Importantly, as the court in the Imperium case noted, none of Samsung's conduct in isolation was egregious enough to justify sanctions. The court concluded the case to be exceptional for attorney-fee purposes when Samsung's conduct throughout the litigation was considered as a whole. What was labeled as "litigation misconduct" in Imperium could be considered a series of relatively minor mistakes or missteps. Hence, litigants should keep in mind that while such mistakes or less-than-fully supported positions may seem innocuous in isolation, a court may nevertheless find the case exceptional for Section 285 purposes under a totality of circumstances analysis.

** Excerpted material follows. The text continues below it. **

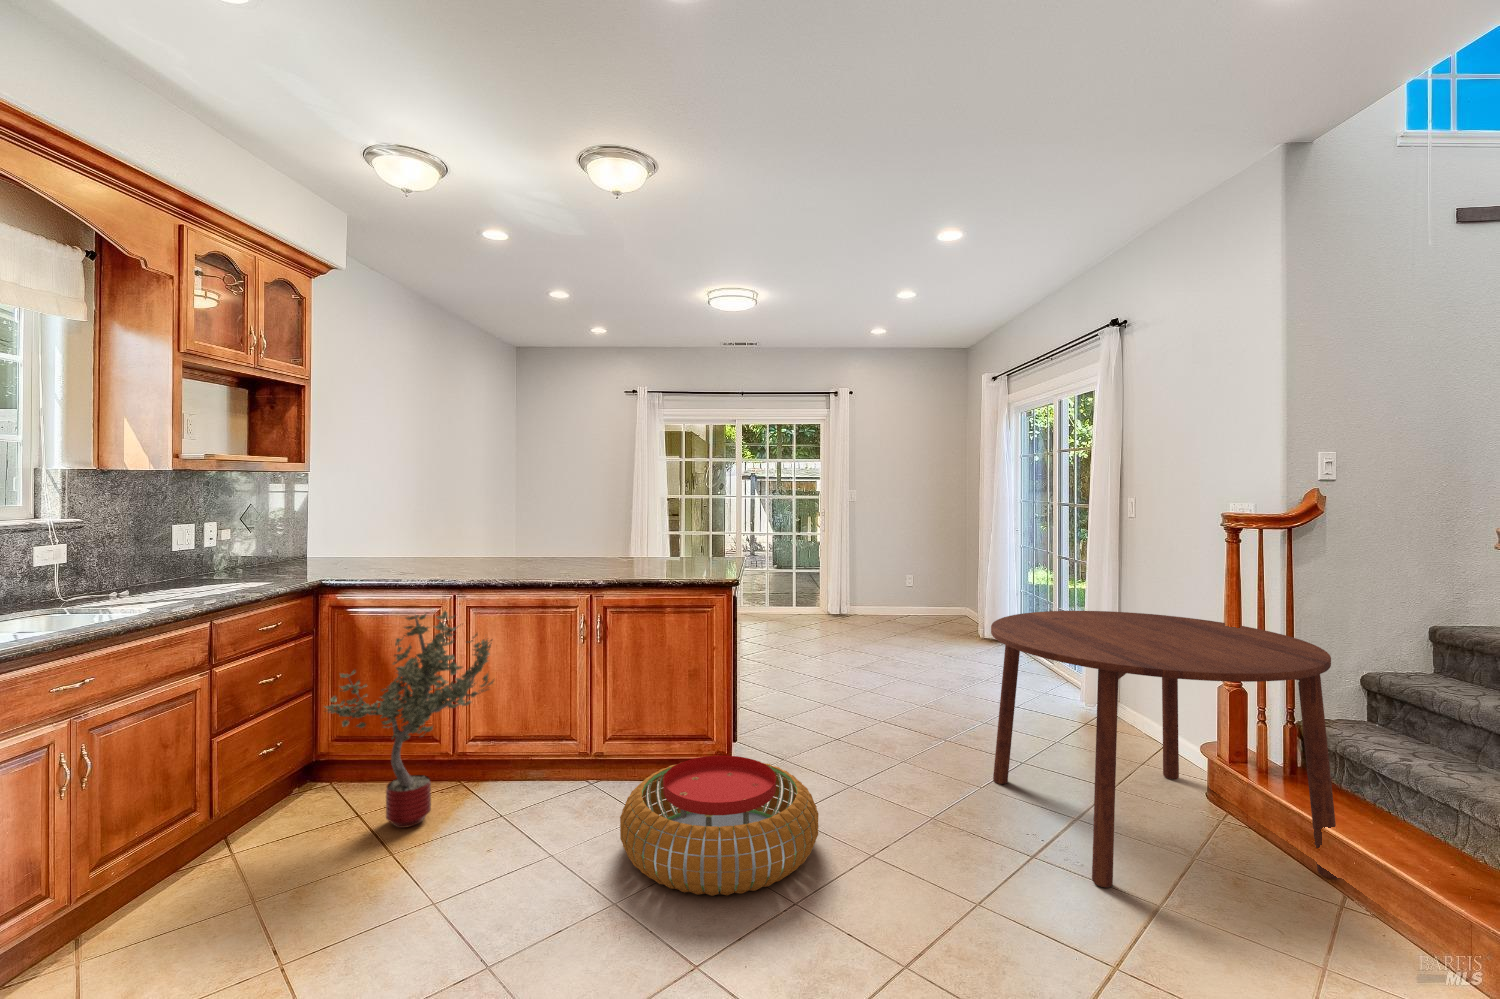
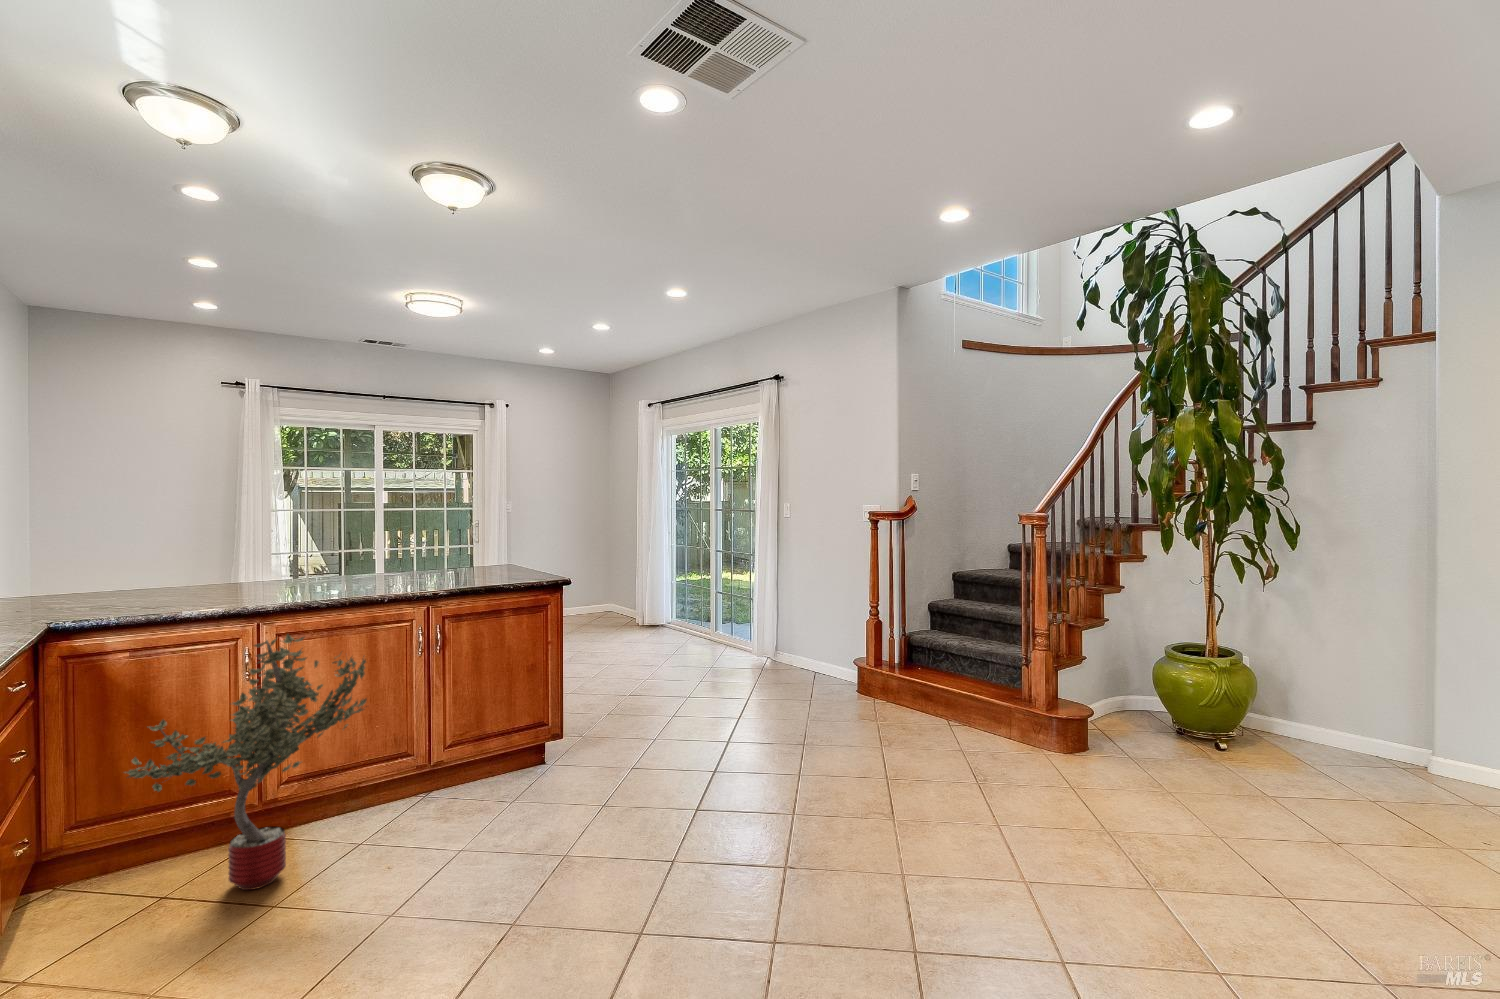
dining table: present [991,611,1339,888] -> none [747,581,947,749]
pouf: present [620,756,819,896] -> none [524,725,696,834]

Therefore, every decision during patent prosecution and litigation should be made with the understanding that it could be scrutinized for the "exceptional case" element under Section 285.

One way to avoid a Section 285 judgment is to seek an opinion of counsel on infringement and validity issues during the early phase of litigation.5The opinion should be drafted by an independent third-party counsel so that it can be revealed without compromising privilege claims on the communications with the trial counsel. For the opinion to be effective, it must be competent, meaning it must thoroughly address relevant issues consistent with the claims raised at trial based on accurate and complete information.6More importantly, parties should obtain opinions of counsel regardless of the status of inter partes review petitions before the PTAB, so that they can be used to rebut willful infringement allegations and attorney-fee claims under Section 285.


1 Imperium IP Holdings (Cayman) Ltd. v. Samsung Elec. Co., No. 14-cv-371, 2017 WL 4038883 (E.D. Tex. Sept. 13, 2017).

2 See Takeda Chem. Indus. v. Mylan Labs., 549 F.3d 1381 (Fed. Cir. 2008) (holding that the district court's discretion to shift expert fees is limited to cases where the party committed fraud or abuse of the judicial process).

3 Farrar v. Hobby, 506 U.S. 103 (1992) (quoting Hensley v. Eckerhart, 461 U.S. 424 (1983)); see also Raniere v. Microsoft Corp., 887 F.3d 1298 (Fed. Cir. 2018) (holding that plaintiff is a prevailing party if it "achieves the desired result by bringing about a voluntary change in the defendant's behavior").

4 The Johnson factors include: (1) time and labor required; (2) novelty and difficulty of issues; (3) skill required; (4) loss of other employment in taking the case; (5) customary fee; (6) whether the fee is fixed or contingent; (7) time limitations imposed by client or circumstances; (8) amount involved and results obtained; (9) counsel's experience, reputation, and ability; (10) case undesirability; (11) nature and length of relationship with the client; and (12) awards in similar cases. Johnson v. Ga. Highway Express Inc., 488 F.2d 714 (5th Cir. 1974).

5 Aspex Eyewear Inc. v. Clariti Eyewear Inc., 605 F.3d 1305, 1313 (Fed. Cir. 2010) (holding that timing and the content of an opinion of counsel is important in determining whether the accused infringer engaged in objectively reckless behavior).

6 nCube Corp. v. Seachange Int'l Inc., 436 F.3d 1317 (Fed. Cir. 2006) (holding that the opinion of counsel must be effective, addressing complete information).